History offers many examples of technologies that remade the workplace by eliminating jobs and mechanizing entire industries. Still, few “disruptors” have bred angst quite like artificial intelligence (AI).
AI refers to the ability for computers to act independent of human instruction. Informed through machine learning, AI couples the ability to recognize patterns in data and thus make accurate predictions. It also involves the ability to recalibrate, learning from missteps. The implications are vast. But unlike past technologies, AI is really just beginning to make its way into the workplace, and already many are in a frenzy over the impact.
Select business advisories have taken to declarations like AI solutions are “fundamentally reinventing how businesses run, compete and thrive.” Meanwhile, critics of AI have taken to conjuring darker visions of robot overlords.
One of the most well known examples of AI is Watson, the IBM computer system that leapt to fame by winning the game show Jeopardy in 2011. Since then, there have been a series of TV commercials with Watson cast as a sort of philosopher-king of technology paired alongside the mortal likes of Bob Dylan and Serena Williams. However, getting Watson to solve real world problems has produced mixed results at best. This year M.D. Anderson Cancer Center ended its partnership with Watson Health.
It seems Watson was overbilled. The MIT Technology Review noted that the present chorus of doubters regarding Watson are not so much chiming about the failure of AI technology, but rather expressing “a reaction to IBM’s overly optimistic claims of how far Watson would be by now.”
More generally, AI does not appear to be the technology that will reshape business in the near term. According to a 2017 survey conducted by KPMG (.pdf), when it comes to technologies that will drive business innovation over the next three years AI comes in third, behind the Internet of Things (IoT) and robotics. However, as the report notes, it is likely to be the convergence of these technologies together that has the most disruptive impact going forward.
Like other disruptors, the slow immersion of AI into the world owes to economic reality. Today the cost of deploying AI solutions remains relatively high, and it can be difficult to find people with the right skills. Harnessing AI’s predictive power depends on costs coming down and making it easier for companies to implement into real-world situations. As the Wall Street Journal’s Greg Ip noted in a recent column, “Treating prediction as an input into an economic process makes it much easier to map AI’s impact.”
However, despite expressing caution about the dramatic promises some analysts are making about AI, for the software development industry there will be some major changes coming our way.
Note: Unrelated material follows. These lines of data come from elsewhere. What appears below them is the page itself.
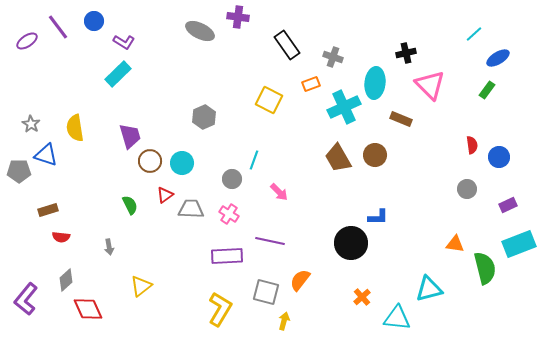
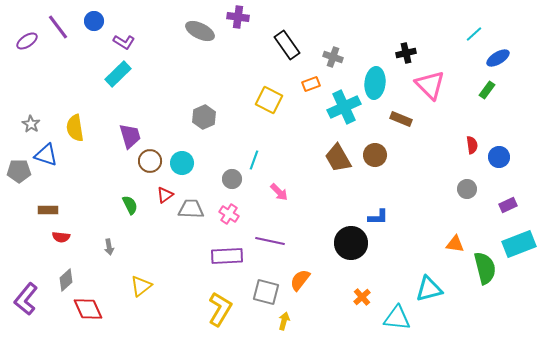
brown rectangle at (48, 210): rotated 18 degrees clockwise
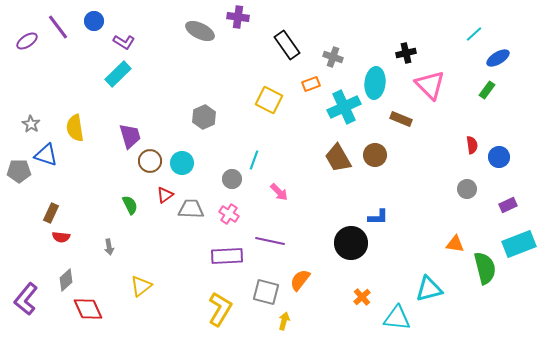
brown rectangle at (48, 210): moved 3 px right, 3 px down; rotated 66 degrees counterclockwise
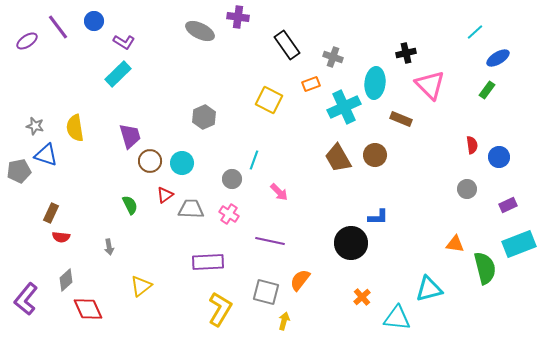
cyan line at (474, 34): moved 1 px right, 2 px up
gray star at (31, 124): moved 4 px right, 2 px down; rotated 18 degrees counterclockwise
gray pentagon at (19, 171): rotated 10 degrees counterclockwise
purple rectangle at (227, 256): moved 19 px left, 6 px down
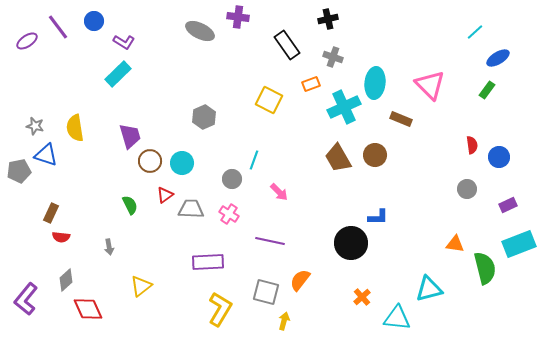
black cross at (406, 53): moved 78 px left, 34 px up
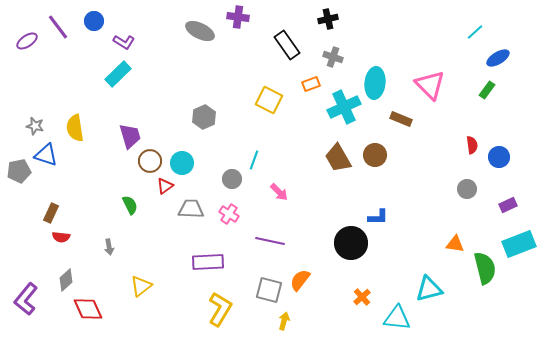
red triangle at (165, 195): moved 9 px up
gray square at (266, 292): moved 3 px right, 2 px up
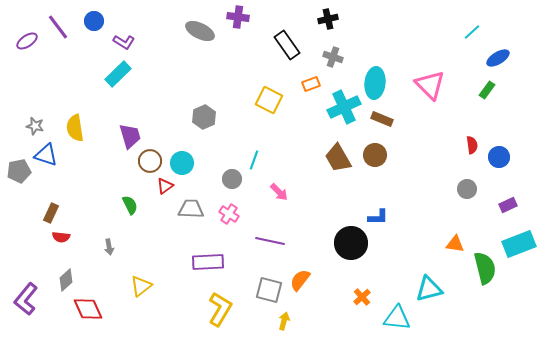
cyan line at (475, 32): moved 3 px left
brown rectangle at (401, 119): moved 19 px left
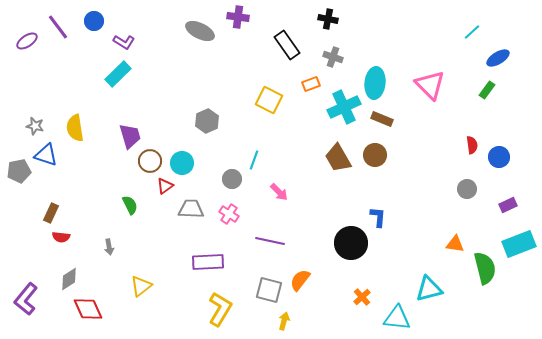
black cross at (328, 19): rotated 24 degrees clockwise
gray hexagon at (204, 117): moved 3 px right, 4 px down
blue L-shape at (378, 217): rotated 85 degrees counterclockwise
gray diamond at (66, 280): moved 3 px right, 1 px up; rotated 10 degrees clockwise
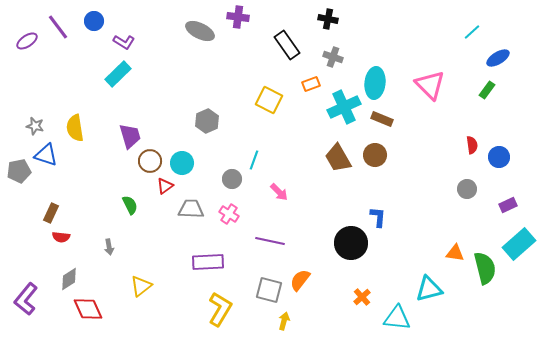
orange triangle at (455, 244): moved 9 px down
cyan rectangle at (519, 244): rotated 20 degrees counterclockwise
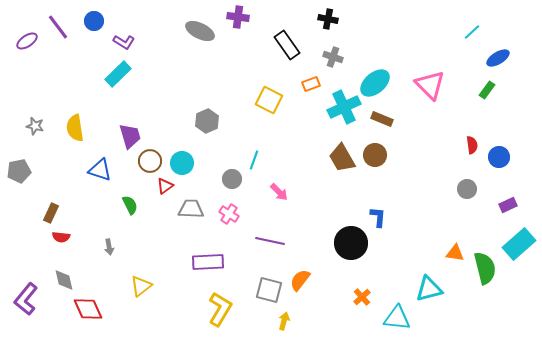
cyan ellipse at (375, 83): rotated 44 degrees clockwise
blue triangle at (46, 155): moved 54 px right, 15 px down
brown trapezoid at (338, 158): moved 4 px right
gray diamond at (69, 279): moved 5 px left, 1 px down; rotated 70 degrees counterclockwise
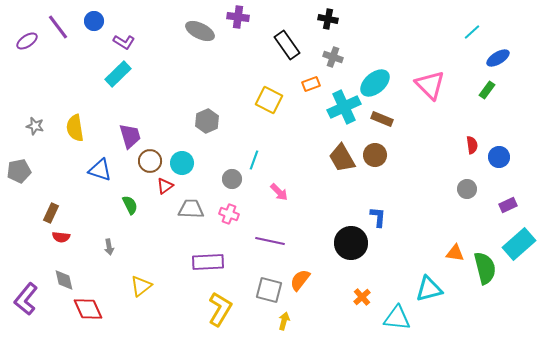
pink cross at (229, 214): rotated 12 degrees counterclockwise
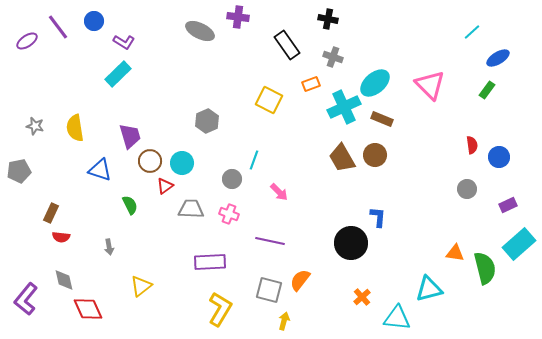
purple rectangle at (208, 262): moved 2 px right
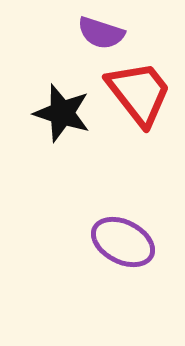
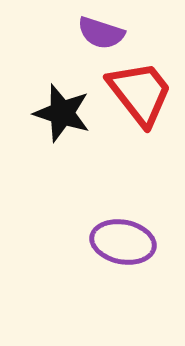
red trapezoid: moved 1 px right
purple ellipse: rotated 16 degrees counterclockwise
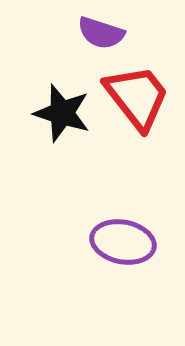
red trapezoid: moved 3 px left, 4 px down
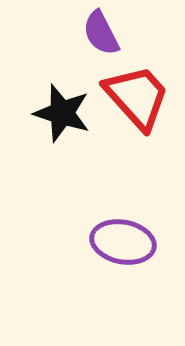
purple semicircle: rotated 45 degrees clockwise
red trapezoid: rotated 4 degrees counterclockwise
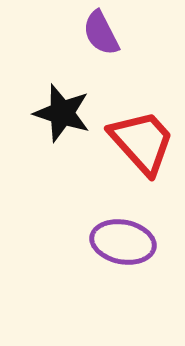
red trapezoid: moved 5 px right, 45 px down
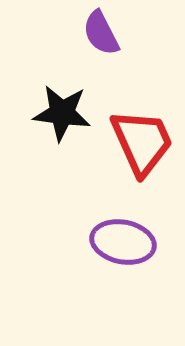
black star: rotated 10 degrees counterclockwise
red trapezoid: rotated 18 degrees clockwise
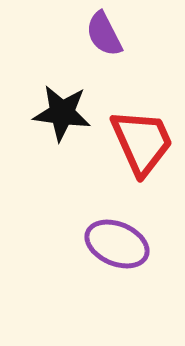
purple semicircle: moved 3 px right, 1 px down
purple ellipse: moved 6 px left, 2 px down; rotated 12 degrees clockwise
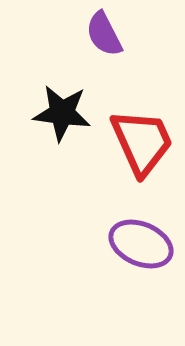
purple ellipse: moved 24 px right
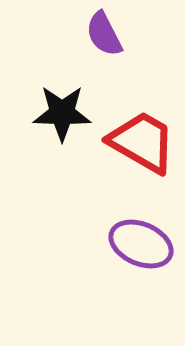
black star: rotated 6 degrees counterclockwise
red trapezoid: rotated 36 degrees counterclockwise
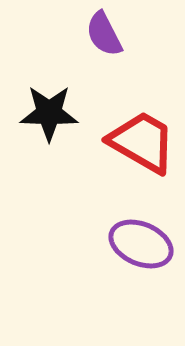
black star: moved 13 px left
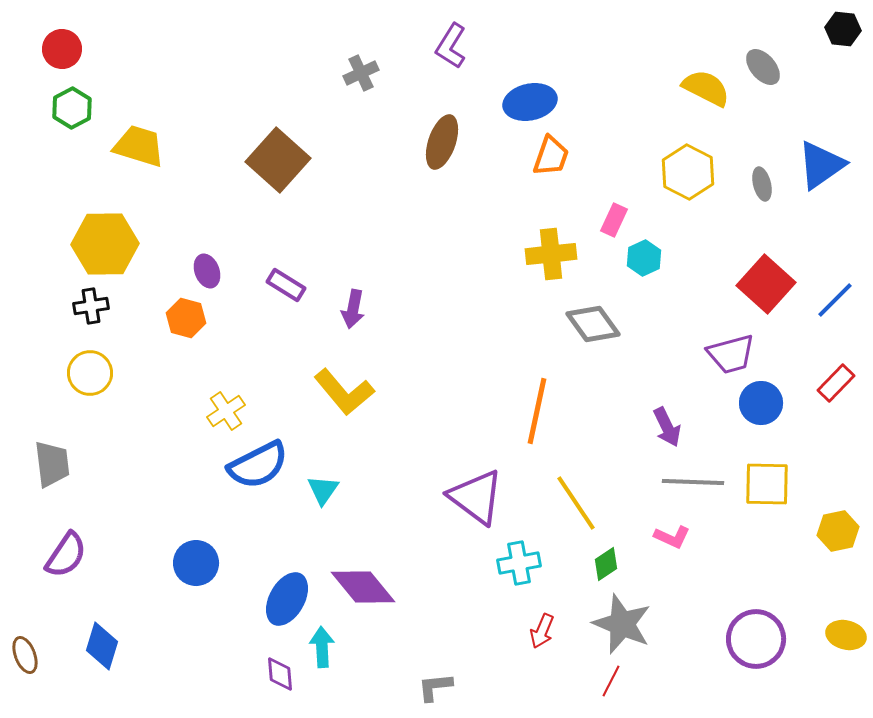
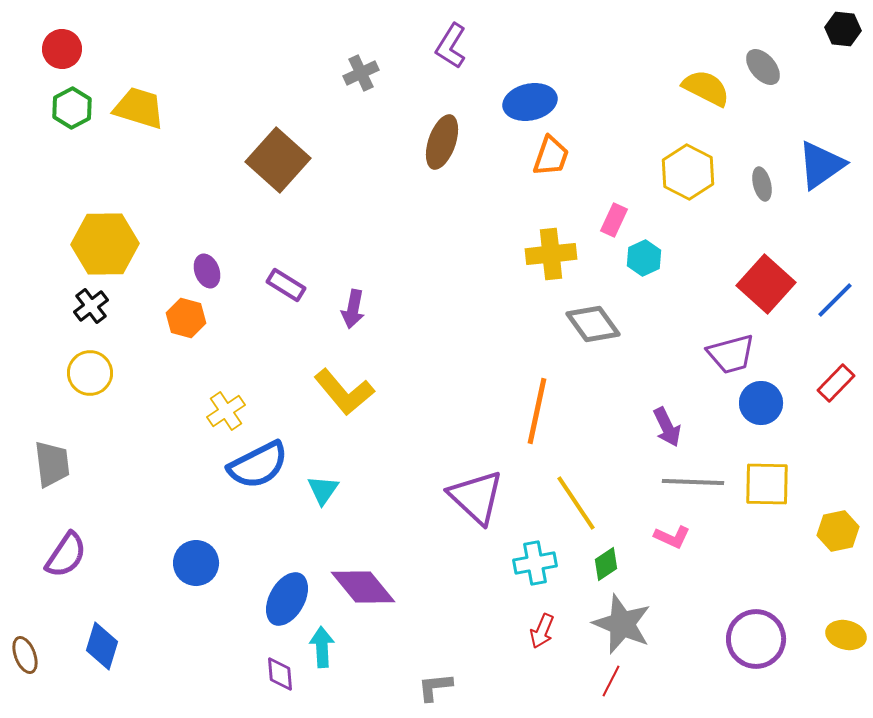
yellow trapezoid at (139, 146): moved 38 px up
black cross at (91, 306): rotated 28 degrees counterclockwise
purple triangle at (476, 497): rotated 6 degrees clockwise
cyan cross at (519, 563): moved 16 px right
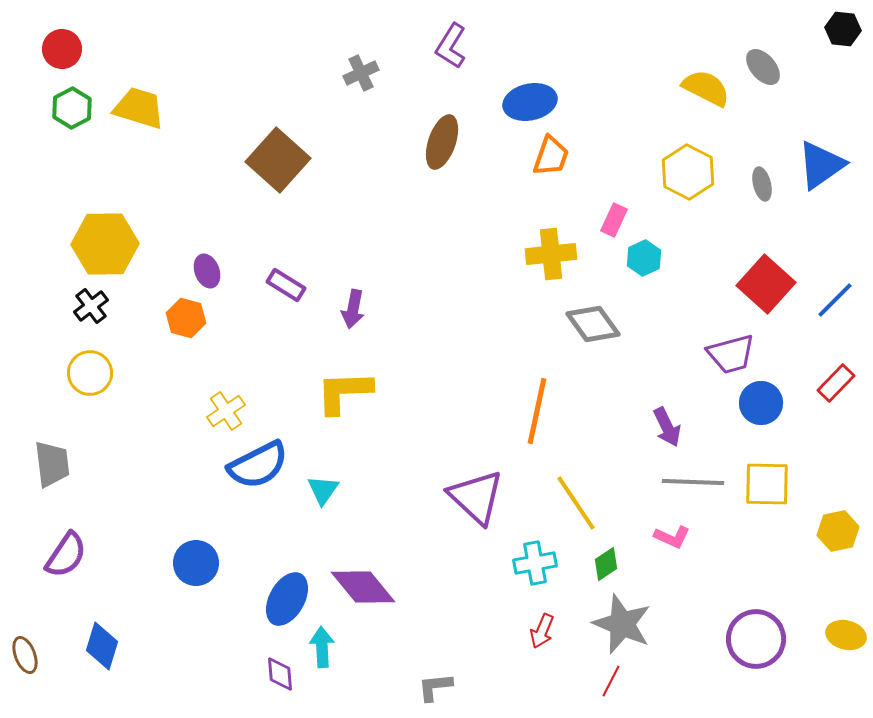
yellow L-shape at (344, 392): rotated 128 degrees clockwise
It promises to impact both software development and testing. Thanks to its ability to rapidly sift data and assign probabilities to outcomes, AI will significantly improve software testing and feedback, as well as help developers create better software using AI-based functionality.
Moreover, the path to the AI era is not a cobblestone of mystical skills. Machine learning, and thus AI, both rely heavily on programming with Python, because of its ease of use with data libraries. The biggest change is rather the need for software developers to change their mindset when working with AI.
Rather than fearing AI, software firms in particular are well situated to benefit from the gains in testing efficiency, and improvements in software development, that it promises.